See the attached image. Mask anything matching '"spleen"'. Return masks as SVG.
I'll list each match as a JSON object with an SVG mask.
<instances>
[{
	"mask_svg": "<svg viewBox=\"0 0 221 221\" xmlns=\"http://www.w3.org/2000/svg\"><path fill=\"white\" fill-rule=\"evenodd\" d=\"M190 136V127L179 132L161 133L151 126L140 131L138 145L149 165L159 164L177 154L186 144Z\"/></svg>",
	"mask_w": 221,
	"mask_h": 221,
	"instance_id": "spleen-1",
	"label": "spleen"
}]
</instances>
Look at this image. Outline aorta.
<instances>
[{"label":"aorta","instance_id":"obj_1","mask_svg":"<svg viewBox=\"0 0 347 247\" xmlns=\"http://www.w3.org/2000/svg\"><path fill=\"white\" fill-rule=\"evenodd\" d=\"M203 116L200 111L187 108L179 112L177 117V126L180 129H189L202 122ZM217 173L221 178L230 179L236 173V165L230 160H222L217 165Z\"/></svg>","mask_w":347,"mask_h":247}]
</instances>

◆ ◆ ◆

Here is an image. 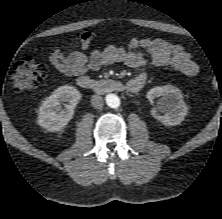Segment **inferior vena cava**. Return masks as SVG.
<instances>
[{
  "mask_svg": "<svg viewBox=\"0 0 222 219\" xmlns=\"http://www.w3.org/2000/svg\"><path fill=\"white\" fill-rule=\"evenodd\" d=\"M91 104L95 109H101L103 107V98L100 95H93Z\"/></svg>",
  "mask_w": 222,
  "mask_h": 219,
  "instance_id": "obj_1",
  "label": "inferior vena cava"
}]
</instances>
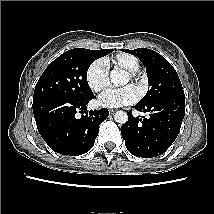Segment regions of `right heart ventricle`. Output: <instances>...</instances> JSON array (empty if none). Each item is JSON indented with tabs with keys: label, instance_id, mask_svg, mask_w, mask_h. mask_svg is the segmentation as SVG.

◆ ◆ ◆

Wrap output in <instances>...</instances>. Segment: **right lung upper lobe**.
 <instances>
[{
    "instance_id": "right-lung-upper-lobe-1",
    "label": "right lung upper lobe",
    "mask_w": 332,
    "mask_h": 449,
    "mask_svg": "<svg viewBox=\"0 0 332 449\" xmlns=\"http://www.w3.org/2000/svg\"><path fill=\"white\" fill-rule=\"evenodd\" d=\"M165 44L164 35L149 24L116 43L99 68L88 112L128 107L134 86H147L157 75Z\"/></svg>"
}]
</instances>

◆ ◆ ◆

What the exercise asks = Count the rows above that contain the string "spleen", matching case exactly. Reply with the number alone.

Task solution = 3